Mr Miliband and Mrs Clinton issued a statement after talks in Washington
The US and UK have urged Sri Lanka's government and Tamil Tiger rebels to stop fighting "immediately" and allow an evacuation of trapped civilians.
US Secretary of State Hillary Clinton and her UK counterpart David Miliband also expressed alarm at the large number of reported civilian casualties.
The top UN aid official said the situation in the conflict zone in north-eastern Sri Lanka was "awful".
The rebels earlier accused the army of killing 49 people in a hospital.
The Tamil Tigers said the makeshift hospital in Mullivaikal in the rebel-held enclave was hit on Tuesday morning.
The Sri Lankan government denied the army had caused civilian casualties or used heavy weapons in civilian areas, but said it had pierced rebel defences.
As it advanced south, the army also said that all voices speaking from the Tiger-held zone amounted to misinformation.
The claims are impossible to verify as reporters are banned from the area.
More than 400 people were killed and over 1,000 injured over the weekend in what the UN has described as a "bloodbath".
The UN estimates that about 50,000 civilians are trapped by the conflict, in a three-sq-km strip of land. Most of this area has been designated by the government as a safe zone which will not be attacked by air or by heavy weapons.
Mrs Clinton and Mr Miliband issued a joint statement on Sri Lanka, following their talks in Washington.
The statement urged all sides in Sri Lanka to "end hostilities immediately and allow for the safe evacuation of the tens of thousands of civilians trapped within the safe zone".

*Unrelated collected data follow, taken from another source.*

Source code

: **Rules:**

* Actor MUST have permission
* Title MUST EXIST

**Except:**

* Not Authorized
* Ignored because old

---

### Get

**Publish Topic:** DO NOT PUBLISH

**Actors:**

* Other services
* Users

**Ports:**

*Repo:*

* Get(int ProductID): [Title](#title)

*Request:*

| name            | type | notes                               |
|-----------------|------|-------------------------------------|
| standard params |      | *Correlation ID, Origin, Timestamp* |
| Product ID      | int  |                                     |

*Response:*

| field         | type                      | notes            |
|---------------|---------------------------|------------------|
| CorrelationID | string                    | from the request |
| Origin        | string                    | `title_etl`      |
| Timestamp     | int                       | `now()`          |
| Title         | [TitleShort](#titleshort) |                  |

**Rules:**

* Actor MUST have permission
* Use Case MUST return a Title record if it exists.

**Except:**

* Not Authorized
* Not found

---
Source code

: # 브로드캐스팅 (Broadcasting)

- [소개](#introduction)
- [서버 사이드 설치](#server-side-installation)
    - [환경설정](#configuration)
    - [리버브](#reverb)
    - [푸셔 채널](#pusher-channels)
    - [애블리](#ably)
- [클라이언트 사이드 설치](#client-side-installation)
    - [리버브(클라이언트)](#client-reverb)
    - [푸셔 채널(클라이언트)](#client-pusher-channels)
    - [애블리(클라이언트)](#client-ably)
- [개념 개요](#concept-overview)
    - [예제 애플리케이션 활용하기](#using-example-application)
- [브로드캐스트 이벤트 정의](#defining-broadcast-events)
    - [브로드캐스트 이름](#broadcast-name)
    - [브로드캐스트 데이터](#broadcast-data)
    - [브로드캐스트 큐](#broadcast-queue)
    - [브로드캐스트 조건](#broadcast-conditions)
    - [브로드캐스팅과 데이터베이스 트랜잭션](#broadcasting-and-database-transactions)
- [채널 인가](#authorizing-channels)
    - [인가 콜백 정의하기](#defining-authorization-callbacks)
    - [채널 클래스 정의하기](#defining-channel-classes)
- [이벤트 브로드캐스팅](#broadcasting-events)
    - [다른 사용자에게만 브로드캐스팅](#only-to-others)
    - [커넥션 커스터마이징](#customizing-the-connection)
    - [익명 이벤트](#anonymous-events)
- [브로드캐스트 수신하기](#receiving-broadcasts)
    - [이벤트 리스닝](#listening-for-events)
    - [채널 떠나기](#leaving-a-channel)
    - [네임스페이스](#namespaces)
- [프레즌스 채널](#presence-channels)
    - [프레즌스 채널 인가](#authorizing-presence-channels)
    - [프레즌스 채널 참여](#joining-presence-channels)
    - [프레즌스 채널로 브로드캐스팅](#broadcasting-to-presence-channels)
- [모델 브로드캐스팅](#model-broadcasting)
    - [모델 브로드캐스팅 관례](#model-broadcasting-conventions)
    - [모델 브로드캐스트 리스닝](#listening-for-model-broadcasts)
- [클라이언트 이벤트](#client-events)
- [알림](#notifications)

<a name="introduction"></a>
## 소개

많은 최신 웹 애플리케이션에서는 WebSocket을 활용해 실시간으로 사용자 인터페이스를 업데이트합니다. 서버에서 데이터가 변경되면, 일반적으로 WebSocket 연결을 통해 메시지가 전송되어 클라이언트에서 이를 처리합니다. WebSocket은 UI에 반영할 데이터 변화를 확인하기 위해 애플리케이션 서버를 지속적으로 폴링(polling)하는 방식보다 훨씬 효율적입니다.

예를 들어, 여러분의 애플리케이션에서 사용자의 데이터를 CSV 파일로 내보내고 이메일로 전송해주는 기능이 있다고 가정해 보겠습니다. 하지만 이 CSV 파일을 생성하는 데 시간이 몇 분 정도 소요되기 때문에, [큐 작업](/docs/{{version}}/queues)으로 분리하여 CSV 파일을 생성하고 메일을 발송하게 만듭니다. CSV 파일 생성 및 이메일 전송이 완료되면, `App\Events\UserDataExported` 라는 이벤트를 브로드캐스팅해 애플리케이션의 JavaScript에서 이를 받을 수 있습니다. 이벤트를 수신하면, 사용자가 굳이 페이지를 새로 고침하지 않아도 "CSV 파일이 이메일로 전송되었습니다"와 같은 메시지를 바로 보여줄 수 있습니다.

It also said London and Washington were alarmed "at the large number of reported civilian casualties over the past several days in the designated 'safe zone'".
The two top diplomats called for "a political solution that reconciles all Sri Lankans, and establishes a meaningful role for Tamil and other minorities in national political life".
Their appeal was the latest in a series of calls by the international community to try to end the fighting on the Indian Ocean island.
Aid shipment abandoned
Earlier on Tuesday, UN humanitarian co-ordinator John Holmes said intransigence by both the Sri Lankan government and the rebels had created an "absolutely awful situation".
"The LTTE [Tamil Tigers] are clearly still holding onto that population against their will, using them as human shields," he said at a news conference in Geneva.
"The government have said they are not using heavy weapons. But the evidence suggests that they are continuing to do so, at least to some extent."
Meanwhile, the International Committee of the Red Cross (ICRC) on Tuesday abandoned an attempt to deliver aid by sea to the enclave and evacuate many sick and injured civilians.
An ICRC spokeswoman said the fighting was too fierce and another attempt would be made on Wednesday. The last evacuation was on Saturday.
The Tamil Tigers have fought for an independent homeland for Sri Lanka's Tamil minority since 1983.
More than 70,000 people have been killed in the war.